BORDEAUX: La Gironde, où 42.000 hectares ont brûlé en raison d'un mégafeu "fixé" le 1er août, est repassée samedi midi en vigilance rouge pour les risques de feux de forêt, le quatrième niveau sur une échelle de cinq, a annoncé la préfecture.

La décision, prise "au regard de l'évolution météorologique défavorable", avec des pointes de chaleur avoisinant les 38°C dans le Sud-Ouest selon Météo-France, "entraîne le renforcement des mesures de prévention et de restriction", précise la préfecture dans un communiqué. Les manifestations festives, sportives et culturelles sont notamment interdites dans les "espaces exposés" des "communes à dominante forestière".

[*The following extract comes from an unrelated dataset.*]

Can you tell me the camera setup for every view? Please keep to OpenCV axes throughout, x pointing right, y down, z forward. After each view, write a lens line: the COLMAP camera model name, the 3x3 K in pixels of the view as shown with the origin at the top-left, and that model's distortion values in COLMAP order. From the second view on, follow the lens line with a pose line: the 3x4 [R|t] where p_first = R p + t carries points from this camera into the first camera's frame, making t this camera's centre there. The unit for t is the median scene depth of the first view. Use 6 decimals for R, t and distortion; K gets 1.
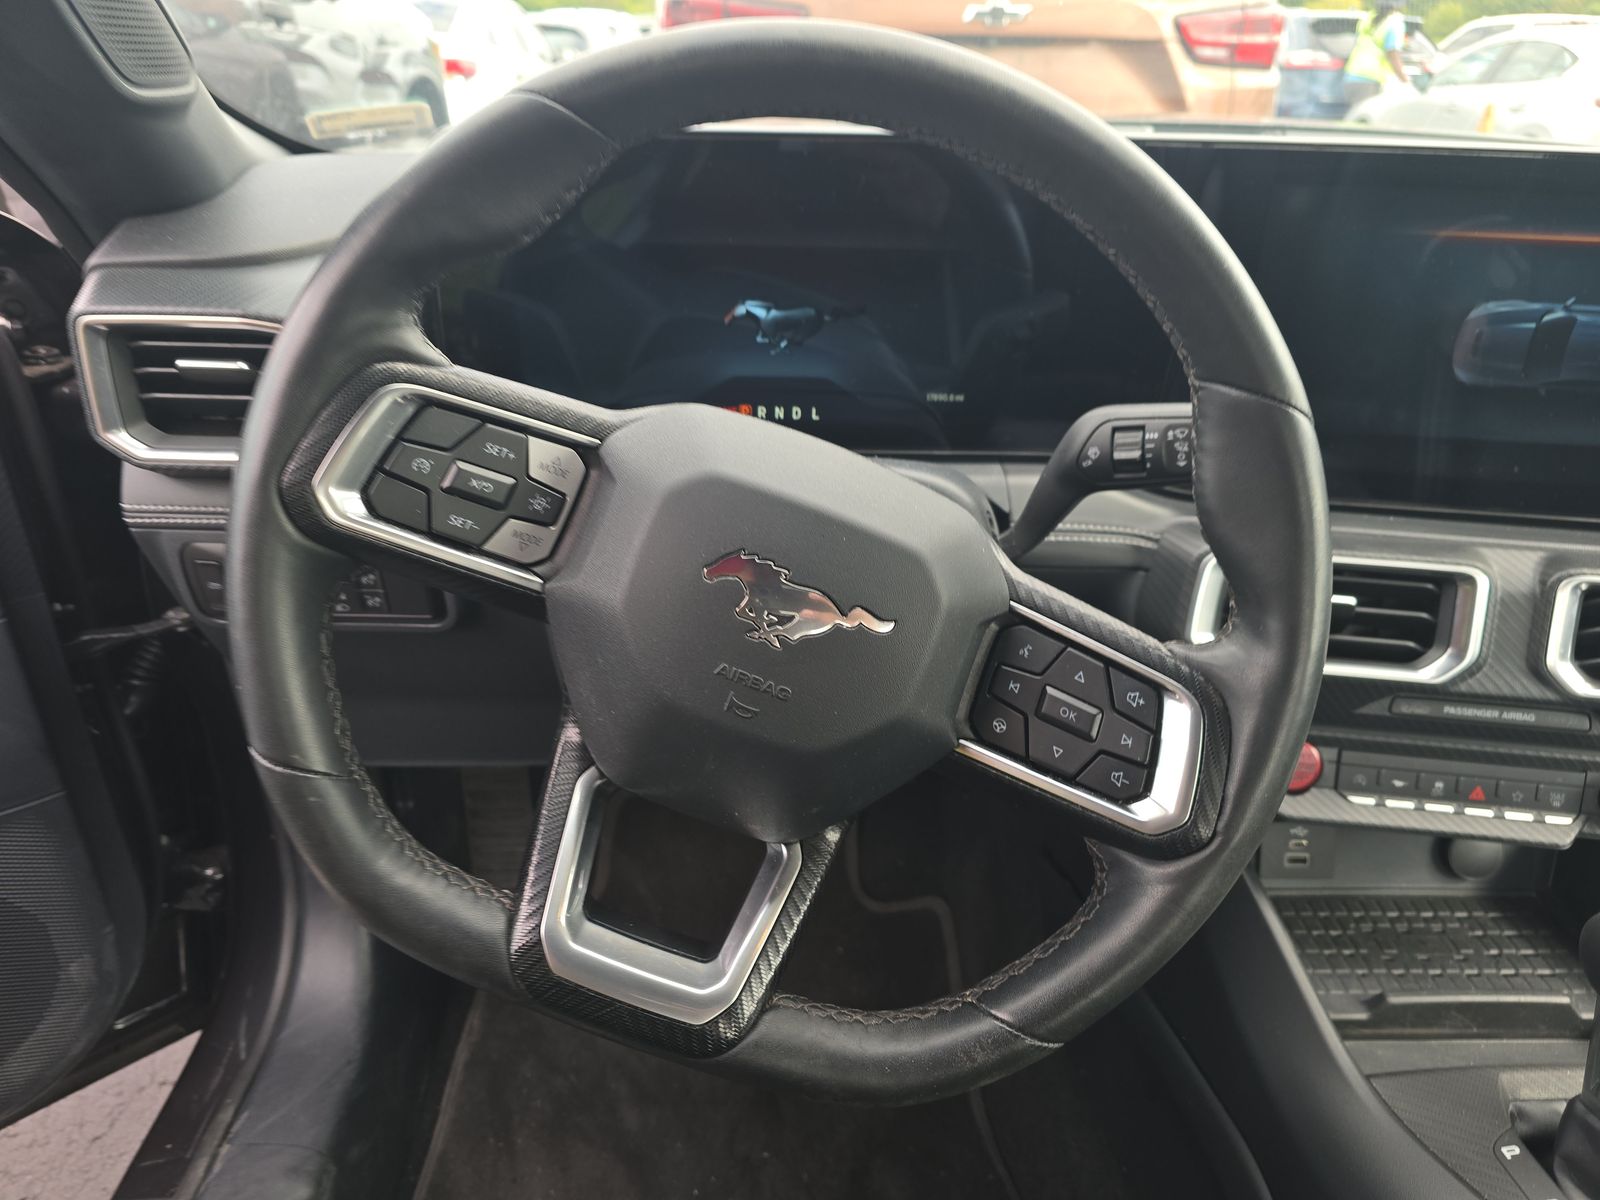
lens RADIAL K [[1123.7, 0, 747.4], [0, 1123.7, 631.4], [0, 0, 1]] dist [0.004374, -0.026974]
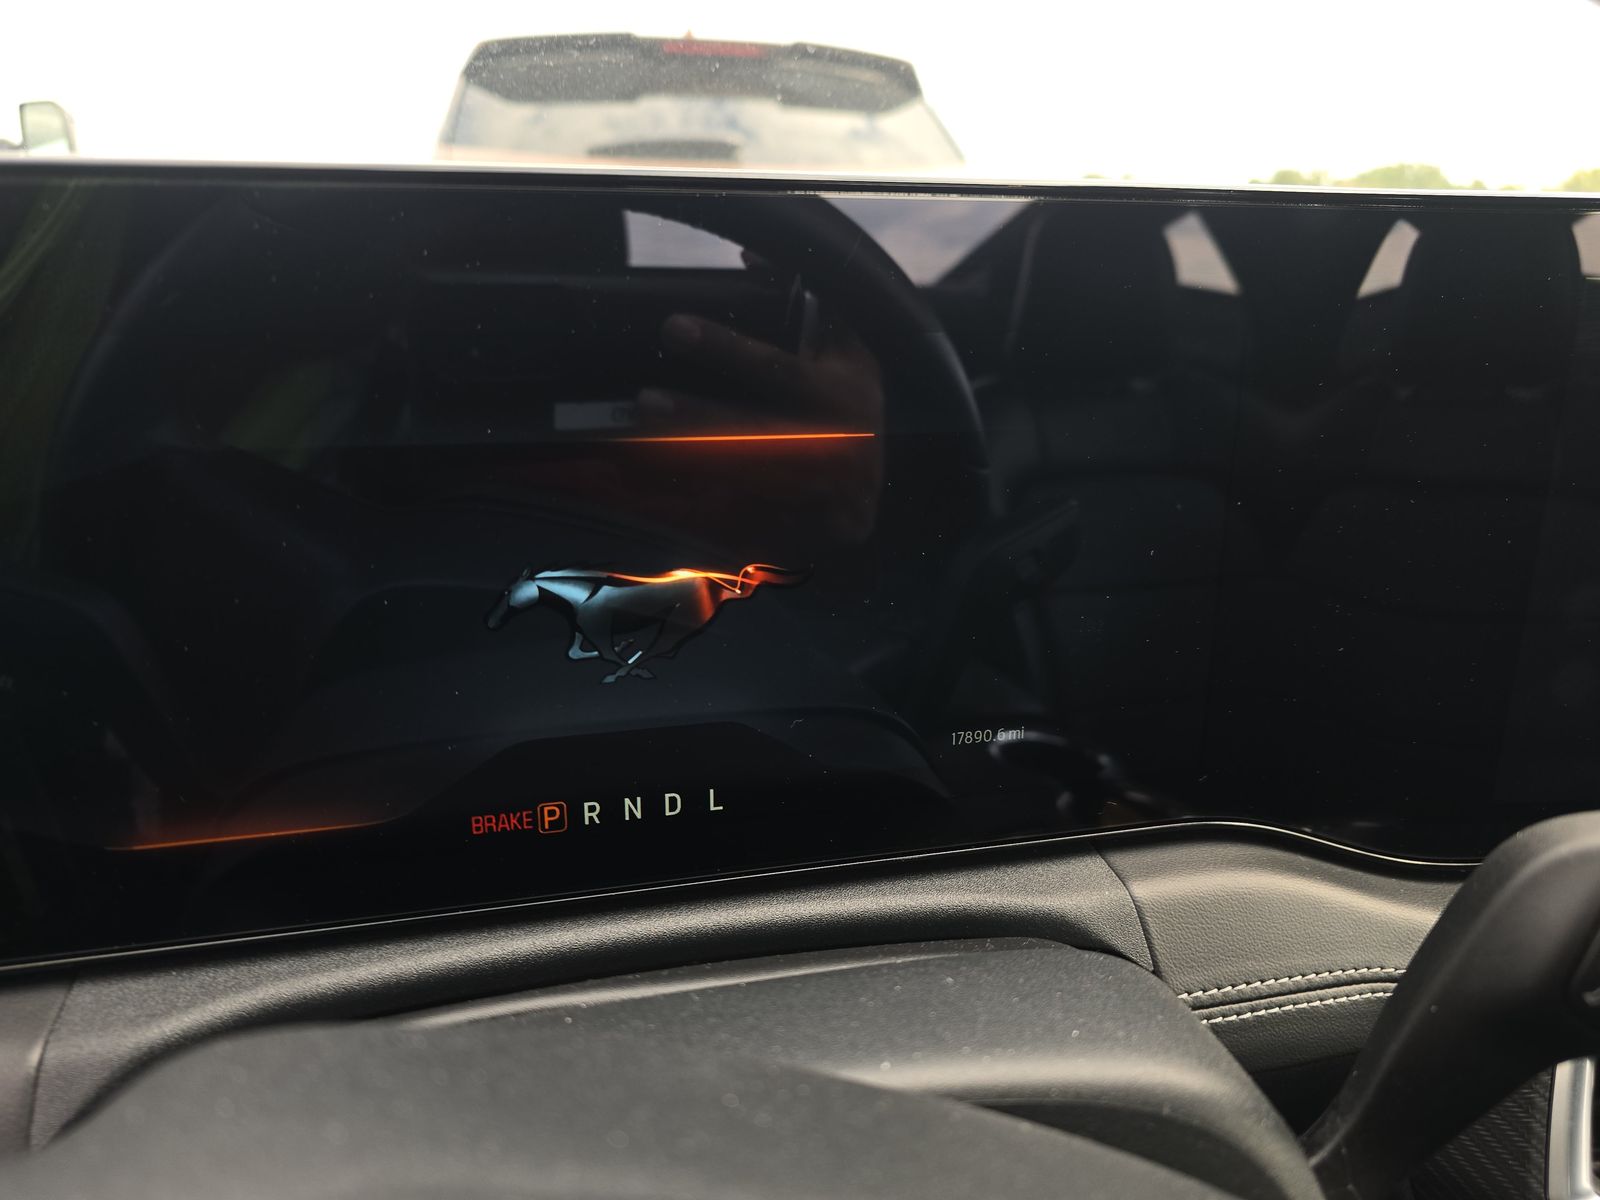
lens RADIAL K [[1086.0, 0, 800.0], [0, 1086.0, 600.0], [0, 0, 1]] dist [0.005144, 0.001156]
pose [[0.969371, -0.070872, 0.235155, -0.003676], [0.114362, 0.977579, -0.176807, -0.262407], [-0.217352, 0.198284, 0.955741, 0.772539]]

Dans l'ensemble du département, plusieurs activités susceptibles de provoquer des incendies sont interdites : utiliser un chalumeau pour débroussailler ou des lanternes volantes, brûler des déchets verts, tirer des feux d'artifice, sauf ceux d'initiative publique depuis une plage, en dehors des zones exposées et en direction du large.

L'incendie déclenché le 22 juillet à Saumos, à l'ouest de Bordeaux, a brûlé 42.000 hectares - une superficie correspondant à quatre fois celle de Paris -, détruit 240 maisons et contraint à l'évacuation de plus de 220.000 personnes. Ce mégafeu, le plus dévastateur depuis 1949, est considéré comme "maîtrisé" par les autorités, mais reste sous surveillance étroite.